As high-power projects increase globally, the expansion of facilities like Homer demonstrates how electricity markets must quantify risk, forecast demand, and price reliable energy. Tech founder and researcher Neel Somani approaches these questions with an analytical eye. From a market design perspective, major generation investments are evaluated using stacked economic models that combine probabilistic forecasting, dispatch optimization, and discounted cash flow projections. Developers and investors heavily rely on production cost modeling frameworks, which simulate unit commitment and dispatch over several years to estimate expected energy margins under load variability and random fuel prices.
Somani has emphasized that these models increasingly resemble those used in quantitative finance: scenario trees, Monte Carlo simulations, and sensitivity testing, which now underpin how developers assess if capacity expansion is viable. Generation investment decisions rarely hinge on a single forecast; instead, they depend on probabilistic distributions across multiple price trajectories.
Computational Demand Reshapes Baseload Assumptions
One of the most consequential inputs into current modeling cycles is the rapid growth of computational demand. AI training clusters, data centers, and blockchain infrastructure are changing assumptions about baseload consumption, which has historically followed industrial growth patterns. Somani’s other research often highlights how complex systems behave under nonlinear growth. In power markets, incremental computational load does not simply scale demand linearly. It introduces volatility that’s tied to geographic clustering, cooling requirements, and curtailment flexibility.
Forward curves now increasingly incorporate scenario-based projections of AI-driven consumption, with planners modeling loads that extend peak periods and compress reserve margins. Watching how transmission operators revise long-term load forecasts may offer insight into where new capacity investments are likely to cluster.

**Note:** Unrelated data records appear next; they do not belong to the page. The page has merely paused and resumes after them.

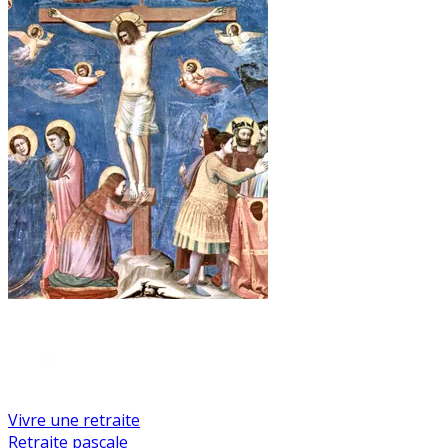
Vivre une retraite
Retraite pascale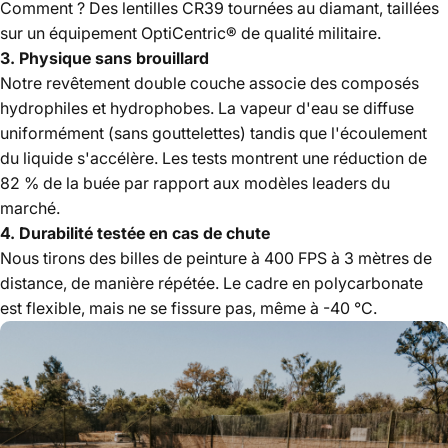
Comment ? Des lentilles CR39 tournées au diamant, taillées
sur un équipement OptiCentric® de qualité militaire.
3. Physique sans brouillard
Notre revêtement double couche associe des composés
hydrophiles et hydrophobes. La vapeur d'eau se diffuse
uniformément (sans gouttelettes) tandis que l'écoulement
du liquide s'accélère. Les tests montrent une réduction de
82 % de la buée par rapport aux modèles leaders du
marché.
4. Durabilité testée en cas de chute
Nous tirons des billes de peinture à 400 FPS à 3 mètres de
distance, de manière répétée. Le cadre en polycarbonate
est flexible, mais ne se fissure pas, même à -40 °C.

Capacity Markets and Reliable Pricing Mechanisms
Capacity markets remain central to ensuring adequate long-term supply. In organized markets such as PJM and ISO-NE, forward capacity auctions compensate generators not only for the energy delivered but also for being available even during events that stress the system. This effectively hedges reliability risk by assigning money to reserve margins.

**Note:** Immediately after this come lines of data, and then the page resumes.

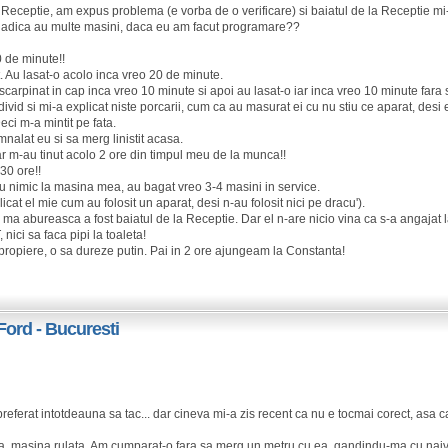
eceptie, am expus problema (e vorba de o verificare) si baiatul de la Receptie mi
 adica au multe masini, daca eu am facut programare??
0 de minute!!
t. Au lasat-o acolo inca vreo 20 de minute.
arpinat in cap inca vreo 10 minute si apoi au lasat-o iar inca vreo 10 minute fara 
vid si mi-a explicat niste porcarii, cum ca au masurat ei cu nu stiu ce aparat, desi 
eci m-a mintit pe fata.
nalat eu si sa merg linistit acasa.
ar m-au tinut acolo 2 ore din timpul meu de la munca!!
30 ore!!
u nimic la masina mea, au bagat vreo 3-4 masini in service.
at el mie cum au folosit un aparat, desi n-au folosit nici pe dracu').
a ma abureasca a fost baiatul de la Receptie. Dar el n-are nicio vina ca s-a angajat 
ci sa faca pipi la toaleta!
propiere, o sa dureze putin. Pai in 2 ore ajungeam la Constanta!
Ford - Bucuresti
ferat intotdeauna sa tac... dar cineva mi-a zis recent ca nu e tocmai corect, asa c
ta, masina rulata. Am cumparat-o fara sa merg un metru cu ea, gandindu-ma cu naiv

Somani’s analytical lens suggests capacity constructs function similarly to insurance: they price rare scenarios in which energy-only markets would fail to attract sufficient investment. The Homer expansion highlights how developers integrate capacity revenues into long-run marginal cost (LRMC) models, often bridging gaps that energy market revenues alone would not justify.
Regulatory Uncertainty and Infrastructure Allocation
Investors evaluating large-scale projects must simultaneously consider evolving decarbonization mandates, interconnection bottlenecks, and market design reforms. Regulatory risk is typically embedded in weighted average cost of capital (WACC) assumptions, which reflect uncertainty in environmental compliance costs and timelines.
Neel Somani has often argued that infrastructure investment cycles depend as much on institutional clarity as on whether it’s feasible for engineering. You can see this reflected in how developers hedge their policies through diversified asset portfolios spanning thermal, renewable, and hybrid energy sources.
A Market Under Transition
Ultimately, the economics of the Homer power expansion demonstrate a greater shift underway in global electricity systems. Expansion decisions are increasingly hinging on modeling frameworks that integrate computational demand growth, evolving reliability constructs, and regulatory uncertainty.
Understanding these dynamics means viewing power markets as adaptive systems shaped by compute-heavy industries. As AI workloads and blockchain use grow, the question becomes about how quickly economic models will be able to keep pace.